- **TASK**:
Put every line of the records below into a Markdown table with two columns, Number and Entry, giving each row its number and leaving out blank lines.

START SUPPLIED MATERIAL

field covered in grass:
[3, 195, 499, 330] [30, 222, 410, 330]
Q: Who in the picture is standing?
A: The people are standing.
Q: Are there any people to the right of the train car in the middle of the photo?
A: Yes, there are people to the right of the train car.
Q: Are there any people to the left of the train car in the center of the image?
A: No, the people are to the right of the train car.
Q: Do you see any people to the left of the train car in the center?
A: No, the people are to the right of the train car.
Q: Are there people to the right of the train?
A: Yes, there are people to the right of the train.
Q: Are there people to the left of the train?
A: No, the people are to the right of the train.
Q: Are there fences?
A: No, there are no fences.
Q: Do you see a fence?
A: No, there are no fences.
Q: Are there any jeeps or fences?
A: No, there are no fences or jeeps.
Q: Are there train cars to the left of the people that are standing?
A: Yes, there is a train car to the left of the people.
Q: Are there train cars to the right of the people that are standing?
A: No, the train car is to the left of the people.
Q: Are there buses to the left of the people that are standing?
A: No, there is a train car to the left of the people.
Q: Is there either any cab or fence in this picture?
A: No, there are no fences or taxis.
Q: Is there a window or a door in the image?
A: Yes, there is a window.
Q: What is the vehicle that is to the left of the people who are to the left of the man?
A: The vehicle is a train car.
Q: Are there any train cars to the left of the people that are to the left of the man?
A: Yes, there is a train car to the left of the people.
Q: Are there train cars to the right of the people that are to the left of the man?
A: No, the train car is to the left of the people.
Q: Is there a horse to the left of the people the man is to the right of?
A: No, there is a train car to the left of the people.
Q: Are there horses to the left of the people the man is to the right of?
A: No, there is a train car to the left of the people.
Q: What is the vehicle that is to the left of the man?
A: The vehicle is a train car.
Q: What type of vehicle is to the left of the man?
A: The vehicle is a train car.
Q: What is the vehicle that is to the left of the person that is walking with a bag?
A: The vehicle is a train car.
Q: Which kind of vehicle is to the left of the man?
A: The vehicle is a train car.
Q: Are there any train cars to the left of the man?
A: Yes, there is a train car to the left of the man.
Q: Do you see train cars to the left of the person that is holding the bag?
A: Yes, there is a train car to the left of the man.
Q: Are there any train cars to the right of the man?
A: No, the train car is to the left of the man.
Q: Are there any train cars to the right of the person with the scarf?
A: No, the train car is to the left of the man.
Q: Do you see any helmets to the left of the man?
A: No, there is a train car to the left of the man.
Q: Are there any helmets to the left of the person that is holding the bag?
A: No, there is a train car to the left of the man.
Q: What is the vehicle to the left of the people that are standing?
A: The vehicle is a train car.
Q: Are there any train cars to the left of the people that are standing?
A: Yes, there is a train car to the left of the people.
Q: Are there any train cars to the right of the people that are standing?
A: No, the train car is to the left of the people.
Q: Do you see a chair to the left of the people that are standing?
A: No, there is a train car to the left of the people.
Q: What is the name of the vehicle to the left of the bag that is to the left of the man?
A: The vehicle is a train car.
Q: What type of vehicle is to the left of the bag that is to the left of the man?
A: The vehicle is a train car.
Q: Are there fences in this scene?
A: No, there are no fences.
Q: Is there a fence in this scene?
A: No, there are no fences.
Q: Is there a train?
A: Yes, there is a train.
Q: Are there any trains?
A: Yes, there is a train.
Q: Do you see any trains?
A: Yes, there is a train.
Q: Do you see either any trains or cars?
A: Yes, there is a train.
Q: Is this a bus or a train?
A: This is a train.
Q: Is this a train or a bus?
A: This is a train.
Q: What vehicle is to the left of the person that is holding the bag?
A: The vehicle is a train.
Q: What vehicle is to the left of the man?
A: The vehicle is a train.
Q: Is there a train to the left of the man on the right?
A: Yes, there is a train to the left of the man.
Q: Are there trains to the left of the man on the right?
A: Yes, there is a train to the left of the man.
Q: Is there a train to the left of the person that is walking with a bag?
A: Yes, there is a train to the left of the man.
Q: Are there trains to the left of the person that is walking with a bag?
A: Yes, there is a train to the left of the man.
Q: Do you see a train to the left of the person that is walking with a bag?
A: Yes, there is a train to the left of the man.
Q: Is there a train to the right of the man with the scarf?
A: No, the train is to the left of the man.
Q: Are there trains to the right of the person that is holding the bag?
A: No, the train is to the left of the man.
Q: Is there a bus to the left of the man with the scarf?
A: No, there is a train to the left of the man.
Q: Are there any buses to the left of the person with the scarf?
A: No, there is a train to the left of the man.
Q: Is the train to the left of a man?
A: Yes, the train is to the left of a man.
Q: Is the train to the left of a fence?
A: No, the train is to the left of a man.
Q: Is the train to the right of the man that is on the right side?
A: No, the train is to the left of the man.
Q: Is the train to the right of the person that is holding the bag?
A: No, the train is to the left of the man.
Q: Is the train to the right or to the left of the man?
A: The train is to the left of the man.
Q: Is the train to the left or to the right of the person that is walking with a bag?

END SUPPLIED MATERIAL

- **FINAL ANSWER**:
| Number | Entry |
|---|---|
| 1 | field covered in grass: |
| 2 | [3, 195, 499, 330] [30, 222, 410, 330] |
| 3 | Q: Who in the picture is standing? |
| 4 | A: The people are standing. |
| 5 | Q: Are there any people to the right of the train car in the middle of the photo? |
| 6 | A: Yes, there are people to the right of the train car. |
| 7 | Q: Are there any people to the left of the train car in the center of the image? |
| 8 | A: No, the people are to the right of the train car. |
| 9 | Q: Do you see any people to the left of the train car in the center? |
| 10 | A: No, the people are to the right of the train car. |
| 11 | Q: Are there people to the right of the train? |
| 12 | A: Yes, there are people to the right of the train. |
| 13 | Q: Are there people to the left of the train? |
| 14 | A: No, the people are to the right of the train. |
| 15 | Q: Are there fences? |
| 16 | A: No, there are no fences. |
| 17 | Q: Do you see a fence? |
| 18 | A: No, there are no fences. |
| 19 | Q: Are there any jeeps or fences? |
| 20 | A: No, there are no fences or jeeps. |
| 21 | Q: Are there train cars to the left of the people that are standing? |
| 22 | A: Yes, there is a train car to the left of the people. |
| 23 | Q: Are there train cars to the right of the people that are standing? |
| 24 | A: No, the train car is to the left of the people. |
| 25 | Q: Are there buses to the left of the people that are standing? |
| 26 | A: No, there is a train car to the left of the people. |
| 27 | Q: Is there either any cab or fence in this picture? |
| 28 | A: No, there are no fences or taxis. |
| 29 | Q: Is there a window or a door in the image? |
| 30 | A: Yes, there is a window. |
| 31 | Q: What is the vehicle that is to the left of the people who are to the left of the man? |
| 32 | A: The vehicle is a train car. |
| 33 | Q: Are there any train cars to the left of the people that are to the left of the man? |
| 34 | A: Yes, there is a train car to the left of the people. |
| 35 | Q: Are there train cars to the right of the people that are to the left of the man? |
| 36 | A: No, the train car is to the left of the people. |
| 37 | Q: Is there a horse to the left of the people the man is to the right of? |
| 38 | A: No, there is a train car to the left of the people. |
| 39 | Q: Are there horses to the left of the people the man is to the right of? |
| 40 | A: No, there is a train car to the left of the people. |
| 41 | Q: What is the vehicle that is to the left of the man? |
| 42 | A: The vehicle is a train car. |
| 43 | Q: What type of vehicle is to the left of the man? |
| 44 | A: The vehicle is a train car. |
| 45 | Q: What is the vehicle that is to the left of the person that is walking with a bag? |
| 46 | A: The vehicle is a train car. |
| 47 | Q: Which kind of vehicle is to the left of the man? |
| 48 | A: The vehicle is a train car. |
| 49 | Q: Are there any train cars to the left of the man? |
| 50 | A: Yes, there is a train car to the left of the man. |
| 51 | Q: Do you see train cars to the left of the person that is holding the bag? |
| 52 | A: Yes, there is a train car to the left of the man. |
| 53 | Q: Are there any train cars to the right of the man? |
| 54 | A: No, the train car is to the left of the man. |
| 55 | Q: Are there any train cars to the right of the person with the scarf? |
| 56 | A: No, the train car is to the left of the man. |
| 57 | Q: Do you see any helmets to the left of the man? |
| 58 | A: No, there is a train car to the left of the man. |
| 59 | Q: Are there any helmets to the left of the person that is holding the bag? |
| 60 | A: No, there is a train car to the left of the man. |
| 61 | Q: What is the vehicle to the left of the people that are standing? |
| 62 | A: The vehicle is a train car. |
| 63 | Q: Are there any train cars to the left of the people that are standing? |
| 64 | A: Yes, there is a train car to the left of the people. |
| 65 | Q: Are there any train cars to the right of the people that are standing? |
| 66 | A: No, the train car is to the left of the people. |
| 67 | Q: Do you see a chair to the left of the people that are standing? |
| 68 | A: No, there is a train car to the left of the people. |
| 69 | Q: What is the name of the vehicle to the left of the bag that is to the left of the man? |
| 70 | A: The vehicle is a train car. |
| 71 | Q: What type of vehicle is to the left of the bag that is to the left of the man? |
| 72 | A: The vehicle is a train car. |
| 73 | Q: Are there fences in this scene? |
| 74 | A: No, there are no fences. |
| 75 | Q: Is there a fence in this scene? |
| 76 | A: No, there are no fences. |
| 77 | Q: Is there a train? |
| 78 | A: Yes, there is a train. |
| 79 | Q: Are there any trains? |
| 80 | A: Yes, there is a train. |
| 81 | Q: Do you see any trains? |
| 82 | A: Yes, there is a train. |
| 83 | Q: Do you see either any trains or cars? |
| 84 | A: Yes, there is a train. |
| 85 | Q: Is this a bus or a train? |
| 86 | A: This is a train. |
| 87 | Q: Is this a train or a bus? |
| 88 | A: This is a train. |
| 89 | Q: What vehicle is to the left of the person that is holding the bag? |
| 90 | A: The vehicle is a train. |
| 91 | Q: What vehicle is to the left of the man? |
| 92 | A: The vehicle is a train. |
| 93 | Q: Is there a train to the left of the man on the right? |
| 94 | A: Yes, there is a train to the left of the man. |
| 95 | Q: Are there trains to the left of the man on the right? |
| 96 | A: Yes, there is a train to the left of the man. |
| 97 | Q: Is there a train to the left of the person that is walking with a bag? |
| 98 | A: Yes, there is a train to the left of the man. |
| 99 | Q: Are there trains to the left of the person that is walking with a bag? |
| 100 | A: Yes, there is a train to the left of the man. |
| 101 | Q: Do you see a train to the left of the person that is walking with a bag? |
| 102 | A: Yes, there is a train to the left of the man. |
| 103 | Q: Is there a train to the right of the man with the scarf? |
| 104 | A: No, the train is to the left of the man. |
| 105 | Q: Are there trains to the right of the person that is holding the bag? |
| 106 | A: No, the train is to the left of the man. |
| 107 | Q: Is there a bus to the left of the man with the scarf? |
| 108 | A: No, there is a train to the left of the man. |
| 109 | Q: Are there any buses to the left of the person with the scarf? |
| 110 | A: No, there is a train to the left of the man. |
| 111 | Q: Is the train to the left of a man? |
| 112 | A: Yes, the train is to the left of a man. |
| 113 | Q: Is the train to the left of a fence? |
| 114 | A: No, the train is to the left of a man. |
| 115 | Q: Is the train to the right of the man that is on the right side? |
| 116 | A: No, the train is to the left of the man. |
| 117 | Q: Is the train to the right of the person that is holding the bag? |
| 118 | A: No, the train is to the left of the man. |
| 119 | Q: Is the train to the right or to the left of the man? |
| 120 | A: The train is to the left of the man. |
| 121 | Q: Is the train to the left or to the right of the person that is walking with a bag? |